**** SOURCE MATERIAL ****
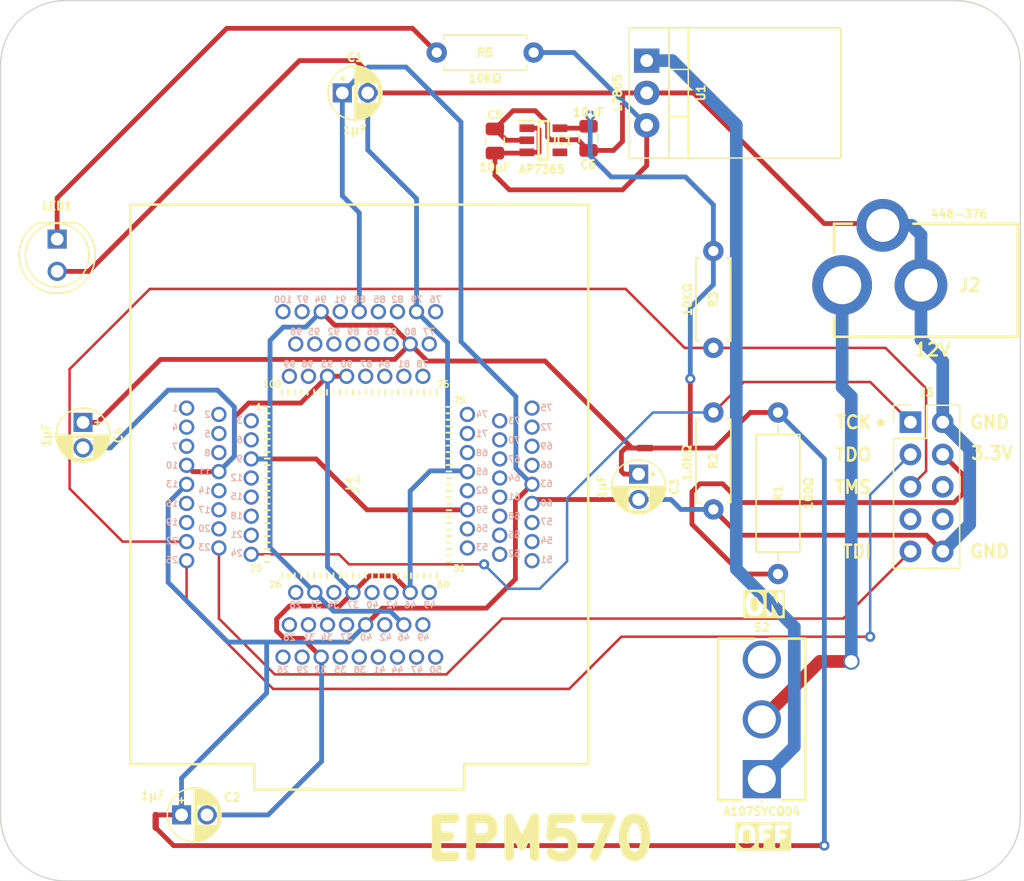
<source format=kicad_pcb>
(kicad_pcb
	(version 20240108)
	(generator "pcbnew")
	(generator_version "8.0")
	(general
		(thickness 1.6)
		(legacy_teardrops no)
	)
	(paper "A4")
	(title_block
		(title "EPM7160S")
		(date "2025-02-06")
		(rev "V0")
	)
	(layers
		(0 "F.Cu" signal)
		(31 "B.Cu" signal)
		(36 "B.SilkS" user "B.Silkscreen")
		(37 "F.SilkS" user "F.Silkscreen")
		(38 "B.Mask" user)
		(39 "F.Mask" user)
		(44 "Edge.Cuts" user)
		(45 "Margin" user)
		(46 "B.CrtYd" user "B.Courtyard")
		(47 "F.CrtYd" user "F.Courtyard")
	)
	(setup
		(stackup
			(layer "F.SilkS"
				(type "Top Silk Screen")
			)
			(layer "F.Paste"
				(type "Top Solder Paste")
			)
			(layer "F.Mask"
				(type "Top Solder Mask")
				(thickness 0.01)
			)
			(layer "F.Cu"
				(type "copper")
				(thickness 0.035)
			)
			(layer "dielectric 1"
				(type "core")
				(thickness 1.51)
				(material "FR4")
				(epsilon_r 4.5)
				(loss_tangent 0.02)
			)
			(layer "B.Cu"
				(type "copper")
				(thickness 0.035)
			)
			(layer "B.Mask"
				(type "Bottom Solder Mask")
				(thickness 0.01)
			)
			(layer "B.Paste"
				(type "Bottom Solder Paste")
			)
			(layer "B.SilkS"
				(type "Bottom Silk Screen")
			)
			(copper_finish "None")
			(dielectric_constraints no)
		)
		(pad_to_mask_clearance 0)
		(allow_soldermask_bridges_in_footprints no)
		(pcbplotparams
			(layerselection 0x00010f0_ffffffff)
			(plot_on_all_layers_selection 0x0000000_00000000)
			(disableapertmacros no)
			(usegerberextensions yes)
			(usegerberattributes yes)
			(usegerberadvancedattributes yes)
			(creategerberjobfile no)
			(dashed_line_dash_ratio 12.000000)
			(dashed_line_gap_ratio 3.000000)
			(svgprecision 4)
			(plotframeref no)
			(viasonmask no)
			(mode 1)
			(useauxorigin yes)
			(hpglpennumber 1)
			(hpglpenspeed 20)
			(hpglpendiameter 15.000000)
			(pdf_front_fp_property_popups yes)
			(pdf_back_fp_property_popups yes)
			(dxfpolygonmode yes)
			(dxfimperialunits yes)
			(dxfusepcbnewfont yes)
			(psnegative no)
			(psa4output no)
			(plotreference yes)
			(plotvalue yes)
			(plotfptext yes)
			(plotinvisibletext no)
			(sketchpadsonfab no)
			(subtractmaskfromsilk no)
			(outputformat 1)
			(mirror no)
			(drillshape 0)
			(scaleselection 1)
			(outputdirectory "EPM7570 Programmer")
		)
	)
	(net 0 "")
	(net 1 "/VCCIO")
	(net 2 "/GND")
	(net 3 "/TMS")
	(net 4 "/TDO")
	(net 5 "/TDI")
	(net 6 "/TCK")
	(net 7 "/VCCINT")
	(net 8 "/5V")
	(net 9 "/12V Socket")
	(net 10 "unconnected-(J3-Pin_8-Pad8)")
	(net 11 "unconnected-(J3-Pin_7-Pad7)")
	(net 12 "Net-(J3-Pin_4)")
	(net 13 "unconnected-(J3-Pin_6-Pad6)")
	(net 14 "/12V")
	(net 15 "unconnected-(S2-P2-Pad3)")
	(net 16 "/IO44{slash}DEV CLR")
	(net 17 "/IO14{slash}GCLK1")
	(net 18 "/IO12{slash}GCLK0")
	(net 19 "/IO64{slash}GCLK3")
	(net 20 "/IO62{slash}GCLK2")
	(net 21 "/IO43{slash}DEV OE")
	(net 22 "/IO68")
	(net 23 "/IO19")
	(net 24 "/IO53")
	(net 25 "/IO35")
	(net 26 "/IO56")
	(net 27 "/IO87")
	(net 28 "/IO29")
	(net 29 "/IO15")
	(net 30 "/IO81")
	(net 31 "/IO67")
	(net 32 "/IO17")
	(net 33 "/IO58")
	(net 34 "/IO52")
	(net 35 "/IO77")
	(net 36 "/IO84")
	(net 37 "/IO4")
	(net 38 "/IO30")
	(net 39 "/IO50")
	(net 40 "/IO51")
	(net 41 "/IO70")
	(net 42 "/IO69")
	(net 43 "/IO2")
	(net 44 "/IO36")
	(net 45 "/IO49")
	(net 46 "/IO3")
	(net 47 "/IO89")
	(net 48 "/IO96")
	(net 49 "/IO28")
	(net 50 "/IO76")
	(net 51 "/IO91")
	(net 52 "/IO74")
	(net 53 "/IO82")
	(net 54 "/IO1")
	(net 55 "/IO99")
	(net 56 "/IO100")
	(net 57 "/IO26")
	(net 58 "/IO20")
	(net 59 "/IO7")
	(net 60 "/IO34")
	(net 61 "/IO61")
	(net 62 "/IO72")
	(net 63 "/IO54")
	(net 64 "/IO73")
	(net 65 "/IO16")
	(net 66 "/IO66")
	(net 67 "/IO21")
	(net 68 "/IO98")
	(net 69 "/IO33")
	(net 70 "/IO27")
	(net 71 "/IO71")
	(net 72 "/IO6")
	(net 73 "/IO40")
	(net 74 "/IO92")
	(net 75 "/IO57")
	(net 76 "/IO75")
	(net 77 "/IO97")
	(net 78 "/IO41")
	(net 79 "/IO85")
	(net 80 "/IO48")
	(net 81 "/IO78")
	(net 82 "/IO55")
	(net 83 "/IO83")
	(net 84 "/IO95")
	(net 85 "/IO47")
	(net 86 "/IO18")
	(net 87 "/IO86")
	(net 88 "/IO42")
	(net 89 "/IO38")
	(net 90 "/IO8")
	(net 91 "/IO5")
	(net 92 "/3.3V")
	(net 93 "unconnected-(IC1-ADJ-Pad4)")
	(net 94 "Net-(LED1-K)")
	(footprint "SamacSys_Parts:CP_Radial_D4.0mm_P2.00mm" (layer "F.Cu") (at 10.356 -20.32))
	(footprint "SamacSys_Parts:SOT95P285X130-5N" (layer "F.Cu") (at 26.164 -16.598))
	(footprint "SamacSys_Parts:R_DIN_P7.62mm" (layer "F.Cu") (at 17.78 -23.495))
	(footprint "NetTie:NetTie-2_SMD_Pad0.5mm" (layer "F.Cu") (at -4.318 36.957 90))
	(footprint "SamacSys_Parts:LED_D5.0mm" (layer "F.Cu") (at -12.065 -8.828 -90))
	(footprint "SamacSys_Parts:448376" (layer "F.Cu") (at 60.8838 -5.207))
	(footprint "SamacSys_Parts:A107SYCQ04" (layer "F.Cu") (at 43.344 33.638))
	(footprint "SamacSys_Parts:TO-220-3_Vertical" (layer "F.Cu") (at 34.29 -22.86 -90))
	(footprint "SamacSys_Parts:R_DIN_P12.70mm" (layer "F.Cu") (at 44.614 17.509 90))
	(footprint "SamacSys_Parts:C_0805" (layer "F.Cu") (at 29.718 -16.764 180))
	(footprint "SamacSys_Parts:CP_Radial_D4.0mm_P2.00mm" (layer "F.Cu") (at 33.655 9.652 -90))
	(footprint "Connector_PinHeader_2.54mm:PinHeader_2x05_P2.54mm_Vertical" (layer "F.Cu") (at 55.028 5.571))
	(footprint "SamacSys_Parts:R_DIN_P7.62mm" (layer "F.Cu") (at 39.534 12.429 90))
	(footprint "SamacSys_Parts:R_DIN_P7.62mm" (layer "F.Cu") (at 39.534 -7.891 -90))
	(footprint "SamacSys_Parts:AllSocket-QFP-100-14X14-0.5-Clamshell" (layer "F.Cu") (at 10.677 9.445))
	(footprint "SamacSys_Parts:CP_Radial_D4.0mm_P2.00mm"
		(layer "F.Cu")
		(uuid "f8a7a256-8ffb-46a7-bbf3-ab922ef2dcab")
		(at -2.286 36.449)
		(descr "CP, Radial series, Radial, pin pitch=2.00mm, , diameter=4mm, Electrolytic Capacitor")
		(tags "CP Radial series Radial pin pitch 2.00mm  diameter 4mm Electrolytic Capacitor")
		(property "Reference" "C2"
			(at 3.974 -1.38 0)
			(layer "F.SilkS")
			(uuid "7e39714a-5dc4-4c02-b3f0-7afe5ff7fb79")
			(effects
				(font
					(size 0.635 0.635)
					(thickness 0.15)
				)
			)
		)
		(property "Value" "1μF"
			(at -2.249 -1.507 0)
			(layer "F.SilkS")
			(uuid "4278f98c-4f08-4688-8c29-5fcde639f9c8")
			(effects
				(font
					(size 0.635 0.635)
					(thickness 0.15)
				)
			)
		)
		(property "Footprint" "SamacSys_Parts:CP_Radial_D4.0mm_P2.00mm"
			(at 1.016 4.445 0)
			(unlocked yes)
			(layer "F.Fab")
			(hide yes)
			(uuid "a43efbf4-00be-4e73-b12b-7d868f6e481b")
			(effects
				(font
					(size 0.635 0.635)
					(thickness 0.15)
				)
			)
		)
		(property "Datasheet" ""
			(at 0 0 0)
			(unlocked yes)
			(layer "F.Fab")
			(hide yes)
			(uuid "b72c7195-859b-4cff-8a6b-e7925baafee0")
			(effects
				(font
					(size 0.635 0.635)
					(thickness 0.15)
				)
			)
		)
		(property "Description" ""
			(at 0 0 0)
			(unlocked yes)
			(layer "F.Fab")
			(hide yes)
			(uuid "d0959a18-3170-4374-b3fe-ee93d3460135")
			(effects
				(font
					(size 0.635 0.635)
					(thickness 0.15)
				)
			)
		)
		(property ki_fp_filters "CP_*")
		(path "/319085f8-a38c-4dbf-927d-4753f4d9680e")
		(sheetname "Root")
		(sheetfile "EPM570 Programmer.kicad_sch")
		(attr through_hole)
		(fp_line
			(start -0.2 -1.143)
			(end 0.2 -1.143)
			(stroke
				(width 0.12)
				(type solid)
			)
			(layer "F.SilkS")
			(uuid "0b53ab0e-35fa-4447-985a-46997a7561cb")
		)
		(fp_line
			(start 0 -1.343)
			(end 0 -0.943)
			(stroke
				(width 0.12)
				(type solid)
			)
			(layer "F.SilkS")
			(uuid "be6d128a-7bb6-4d27-b36c-96788b589cfa")
		)
		(fp_line
			(start 1 -2.08)
			(end 1 2.08)
			(stroke
				(width 0.12)
				(type solid)
			)
			(layer "F.SilkS")
			(uuid "728c00a9-baad-48fc-aa9b-d045b1560aa3")
		)
		(fp_line
			(start 1.04 -2.08)
			(end 1.04 2.08)
			(stroke
				(width 0.12)
				(type solid)
			)
			(layer "F.SilkS")
			(uuid "7c2c9379-0cee-42a2-8221-4ce0a0f270b1")
		)
		(fp_line
			(start 1.08 -2.079)
			(end 1.08 2.079)
			(stroke
				(width 0.12)
				(type solid)
			)
			(layer "F.SilkS")
			(uuid "e51004c1-81e4-4709-89ea-17729ecd50c0")
		)
		(fp_line
			(start 1.12 -2.077)
			(end 1.12 2.077)
			(stroke
				(width 0.12)
				(type solid)
			)
			(layer "F.SilkS")
			(uuid "94ae71ef-b3f6-4ea0-952a-dfe5c93feb8a")
		)
		(fp_line
			(start 1.16 -2.074)
			(end 1.16 2.074)
			(stroke
				(width 0.12)
				(type solid)
			)
			(layer "F.SilkS")
			(uuid "b54771aa-35c7-4f2a-843e-0e6afbfa41cc")
		)
		(fp_line
			(start 1.2 -2.071)
			(end 1.2 -0.84)
			(stroke
				(width 0.12)
				(type solid)
			)
			(layer "F.SilkS")
			(uuid "29721ef6-4e22-488d-8a21-3b557ac80533")
		)
		(fp_line
			(start 1.2 0.84)
			(end 1.2 2.071)
			(stroke
				(width 0.12)
				(type solid)
			)
			(layer "F.SilkS")
			(uuid "4bebcec8-6c32-47f6-b621-a670f29d6be6")
		)
		(fp_line
			(start 1.24 -2.067)
			(end 1.24 -0.84)
			(stroke
				(width 0.12)
				(type solid)
			)
			(layer "F.SilkS")
			(uuid "c4c4025a-6399-48f8-8aa6-d56dc390710e")
		)
		(fp_line
			(start 1.24 0.84)
			(end 1.24 2.067)
			(stroke
				(width 0.12)
				(type solid)
			)
			(layer "F.SilkS")
			(uuid "08c4198f-aded-4110-94aa-81fc4876e427")
		)
		(fp_line
			(start 1.28 -2.062)
			(end 1.28 -0.84)
			(stroke
				(width 0.12)
				(type solid)
			)
			(layer "F.SilkS")
			(uuid "861e20ca-644c-487f-81d7-b746b022acc7")
		)
		(fp_line
			(start 1.28 0.84)
			(end 1.28 2.062)
			(stroke
				(width 0.12)
				(type solid)
			)
			(layer "F.SilkS")
			(uuid "970a2729-38c5-47d9-8199-90fed99eb2b8")
		)
		(fp_line
			(start 1.32 -2.056)
			(end 1.32 -0.84)
			(stroke
				(width 0.12)
				(type solid)
			)
			(layer "F.SilkS")
			(uuid "442c4cf2-1f13-4d8d-8d2f-448f1a361fc7")
		)
		(fp_line
			(start 1.32 0.84)
			(end 1.32 2.056)
			(stroke
				(width 0.12)
				(type solid)
			)
			(layer "F.SilkS")
			(uuid "40d848f3-2047-4ec5-a348-6c2d3de0ba95")
		)
		(fp_line
			(start 1.36 -2.05)
			(end 1.36 -0.84)
			(stroke
				(width 0.12)
				(type solid)
			)
			(layer "F.SilkS")
			(uuid "2534ab13-ca74-42cb-bf88-4f987008da86")
		)
		(fp_line
			(start 1.36 0.84)
			(end 1.36 2.05)
			(stroke
				(width 0.12)
				(type solid)
			)
			(layer "F.SilkS")
			(uuid "f303eeb7-f3e4-4e53-802a-1df828ba3313")
		)
		(fp_line
			(start 1.4 -2.042)
			(end 1.4 -0.84)
			(stroke
				(width 0.12)
				(type solid)
			)
			(layer "F.SilkS")
			(uuid "2aa6d23e-4f39-49f9-bb18-2919bc2102e3")
		)
		(fp_line
			(start 1.4 0.84)
			(end 1.4 2.042)
			(stroke
				(width 0.12)
				(type solid)
			)
			(layer "F.SilkS")
			(uuid "4c1f187a-f90e-44f4-b209-a3d68109b1bb")
		)
		(fp_line
			(start 1.44 -2.034)
			(end 1.44 -0.84)
			(stroke
				(width 0.12)
				(type solid)
			)
			(layer "F.SilkS")
			(uuid "c14f00cc-925d-475f-93ad-67a9223f6f13")
		)
		(fp_line
			(start 1.44 0.84)
			(end 1.44 2.034)
			(stroke
				(width 0.12)
				(type solid)
			)
			(layer "F.SilkS")
			(uuid "a3b28eb5-0d4e-4a77-91d1-72e301ddbde6")
		)
		(fp_line
			(start 1.48 -2.025)
			(end 1.48 -0.84)
			(stroke
				(width 0.12)
				(type solid)
			)
			(layer "F.SilkS")
			(uuid "dbbf5514-9c08-475c-b901-6e4e5a53cd6b")
		)
		(fp_line
			(start 1.48 0.84)
			(end 1.48 2.025)
			(stroke
				(width 0.12)
				(type solid)
			)
			(layer "F.SilkS")
			(uuid "c11aa20f-fde7-4703-a8ae-d9cbda757df7")
		)
		(fp_line
			(start 1.52 -2.016)
			(end 1.52 -0.84)
			(stroke
				(width 0.12)
				(type solid)
			)
			(layer "F.SilkS")
			(uuid "39fbccf1-1d86-40a8-8115-becc693b1f69")
		)
		(fp_line
			(start 1.52 0.84)
			(end 1.52 2.016)
			(stroke
				(width 0.12)
				(type solid)
			)
			(layer "F.SilkS")
			(uuid "c0cab60c-4315-4f63-84a8-fafc4602ab5e")
		)
		(fp_line
			(start 1.56 -2.005)
			(end 1.56 -0.84)
			(stroke
				(width 0.12)
				(type solid)
			)
			(layer "F.SilkS")
			(uuid "9645004a-3ba8-42ae-b3f8-89816f74482d")
		)
		(fp_line
			(start 1.56 0.84)
			(end 1.56 2.005)
			(stroke
				(width 0.12)
				(type solid)
			)
			(layer "F.SilkS")
			(uuid "2c6bddf1-d6e0-4d14-9331-29ea88e9650d")
		)
		(fp_line
			(start 1.6 -1.994)
			(end 1.6 -0.84)
			(stroke
				(width 0.12)
				(type solid)
			)
			(layer "F.SilkS")
			(uuid "c2f918a3-20ef-42b9-9d1f-98fb8ab635c6")
		)
		(fp_line
			(start 1.6 0.84)
			(end 1.6 1.994)
			(stroke
				(width 0.12)
				(type solid)
			)
			(layer "F.SilkS")
			(uuid "368af55b-e3cd-4edd-806a-117e51a6ce87")
		)
		(fp_line
			(start 1.64 -1.982)
			(end 1.64 -0.84)
			(stroke
				(width 0.12)
				(type solid)
			)
			(layer "F.SilkS")
			(uuid "0bf9c05e-6ae4-450a-b902-4aa6f4134414")
		)
		(fp_line
			(start 1.64 0.84)
			(end 1.64 1.982)
			(stroke
				(width 0.12)
				(type solid)
			)
			(layer "F.SilkS")
			(uuid "54142bc0-63f0-4b81-952e-dcf80852e703")
		)
		(fp_line
			(start 1.68 -1.968)
			(end 1.68 -0.84)
			(stroke
				(width 0.12)
				(type solid)
			)
			(layer "F.SilkS")
			(uuid "e8714d56-a5e0-4881-b2ab-777388a04e1f")
		)
		(fp_line
			(start 1.68 0.84)
			(end 1.68 1.968)
			(stroke
				(width 0.12)
				(type solid)
			)
			(layer "F.SilkS")
			(uuid "813a3054-2d37-4ab5-93f2-adeb3aa57b38")
		)
		(fp_line
			(start 1.721 -1.954)
			(end 1.721 -0.84)
			(stroke
				(width 0.12)
				(type solid)
			)
			(layer "F.SilkS")
			(uuid "8b9718a8-deb9-465c-af8d-a8a2c7fd0196")
		)
		(fp_line
			(start 1.721 0.84)
			(end 1.721 1.954)
			(stroke
				(width 0.12)
				(type solid)
			)
			(layer "F.SilkS")
			(uuid "ff3a6081-5571-42c4-a317-e638274a6057")
		)
		(fp_line
			(start 1.761 -1.94)
			(end 1.761 -0.84)
			(stroke
				(width 0.12)
				(type solid)
			)
			(layer "F.SilkS")
			(uuid "f1759dfb-cf54-43e5-af77-a04bdd7646db")
		)
		(fp_line
			(start 1.761 0.84)
			(end 1.761 1.94)
			(stroke
				(width 0.12)
				(type solid)
			)
			(layer "F.SilkS")
			(uuid "91c2cbfc-b800-4211-989d-9b69f75dd6e7")
		)
		(fp_line
			(start 1.801 -1.924)
			(end 1.801 -0.84)
			(stroke
				(width 0.12)
				(type solid)
			)
			(layer "F.SilkS")
			(uuid "6676cc1d-2931-4508-8944-0702e4115f55")
		)
		(fp_line
			(start 1.801 0.84)
			(end 1.801 1.924)
			(stroke
				(width 0.12)
				(type solid)
			)
			(layer "F.SilkS")
			(uuid "ed94554e-c195-4e1e-8f1b-a6d613870e6c")
		)
		(fp_line
			(start 1.841 -1.907)
			(end 1.841 -0.84)
			(stroke
				(width 0.12)
				(type solid)
			)
			(layer "F.SilkS")
			(uuid "9f765740-8d6d-42f4-aac9-4ca7ff40b0c4")
		)
		(fp_line
			(start 1.841 0.84)
			(end 1.841 1.907)
			(stroke
				(width 0.12)
				(type solid)
			)
			(layer "F.SilkS")
			(uuid "ecab9627-08f0-4484-94a7-df05522a2881")
		)
		(fp_line
			(start 1.881 -1.889)
			(end 1.881 -0.84)
			(stroke
				(width 0.12)
				(type solid)
			)
			(layer "F.SilkS")
			(uuid "d0f0a251-4f11-4824-b760-656a10f41bcf")
		)
		(fp_line
			(start 1.881 0.84)
			(end 1.881 1.889)
			(stroke
				(width 0.12)
				(type solid)
			)
			(layer "F.SilkS")
			(uuid "d436a539-ffdb-4acf-a625-375aabb711fe")
		)
		(fp_line
			(start 1.921 -1.87)
			(end 1.921 -0.84)
			(stroke
				(width 0.12)
				(type solid)
			)
			(layer "F.SilkS")
			(uuid "91bc682f-16b1-4ecf-9481-2bb13bdba9b1")
		)
		(fp_line
			(start 1.921 0.84)
			(end 1.921 1.87)
			(stroke
				(width 0.12)
				(type solid)
			)
			(layer "F.SilkS")
			(uuid "43af921f-f488-4778-a709-8e07ced4902b")
		)
		(fp_line
			(start 1.961 -1.851)
			(end 1.961 -0.84)
			(stroke
				(width 0.12)
				(type solid)
			)
			(layer "F.SilkS")
			(uuid "610d5674-1af1-4621-9265-05015080ce4d")
		)
		(fp_line
			(start 1.961 0.84)
			(end 1.961 1.851)
			(stroke
				(width 0.12)
				(type solid)
			)
			(layer "F.SilkS")
			(uuid "5f9e8404-be56-4c9d-ab8f-f76b06a1f02f")
		)
		(fp_line
			(start 2.001 -1.83)
			(end 2.001 -0.84)
			(stroke
				(width 0.12)
				(type solid)
			)
			(layer "F.SilkS")
			(uuid "18167e7a-9c89-4442-b305-b0baf9b0554d")
		)
		(fp_line
			(start 2.001 0.84)
			(end 2.001 1.83)
			(stroke
				(width 0.12)
				(type solid)
			)
			(layer "F.SilkS")
			(uuid "367c5639-9f53-4813-b2ef-0c7ccbef4937")
		)
		(fp_line
			(start 2.041 -1.808)
			(end 2.041 -0.84)
			(stroke
				(width 0.12)
				(type solid)
			)
			(layer "F.SilkS")
			(uuid "9855dd01-4616-471d-8069-776c55e59d4b")
		)
		(fp_line
			(start 2.041 0.84)
			(end 2.041 1.808)
			(stroke
				(width 0.12)
				(type solid)
			)
			(layer "F.SilkS")
			(uuid "536027ae-5f91-4237-a107-2600a7a6ae92")
		)
		(fp_line
			(start 2.081 -1.785)
			(end 2.081 -0.84)
			(stroke
				(width 0.12)
				(type solid)
			)
			(layer "F.SilkS")
			(uuid "8793e3f6-b2a8-49f3-a7da-0ef7cae2512f")
		)
		(fp_line
			(star
... [73399 chars truncated]
</source>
****
Write out the lines of the material above exactly, from its first line through the line that contains "(epsilon_r 4.5)", so that no picture appears in the copy.

TASK RESULT:
<source format=kicad_pcb>
(kicad_pcb
	(version 20240108)
	(generator "pcbnew")
	(generator_version "8.0")
	(general
		(thickness 1.6)
		(legacy_teardrops no)
	)
	(paper "A4")
	(title_block
		(title "EPM7160S")
		(date "2025-02-06")
		(rev "V0")
	)
	(layers
		(0 "F.Cu" signal)
		(31 "B.Cu" signal)
		(36 "B.SilkS" user "B.Silkscreen")
		(37 "F.SilkS" user "F.Silkscreen")
		(38 "B.Mask" user)
		(39 "F.Mask" user)
		(44 "Edge.Cuts" user)
		(45 "Margin" user)
		(46 "B.CrtYd" user "B.Courtyard")
		(47 "F.CrtYd" user "F.Courtyard")
	)
	(setup
		(stackup
			(layer "F.SilkS"
				(type "Top Silk Screen")
			)
			(layer "F.Paste"
				(type "Top Solder Paste")
			)
			(layer "F.Mask"
				(type "Top Solder Mask")
				(thickness 0.01)
			)
			(layer "F.Cu"
				(type "copper")
				(thickness 0.035)
			)
			(layer "dielectric 1"
				(type "core")
				(thickness 1.51)
				(material "FR4")
				(epsilon_r 4.5)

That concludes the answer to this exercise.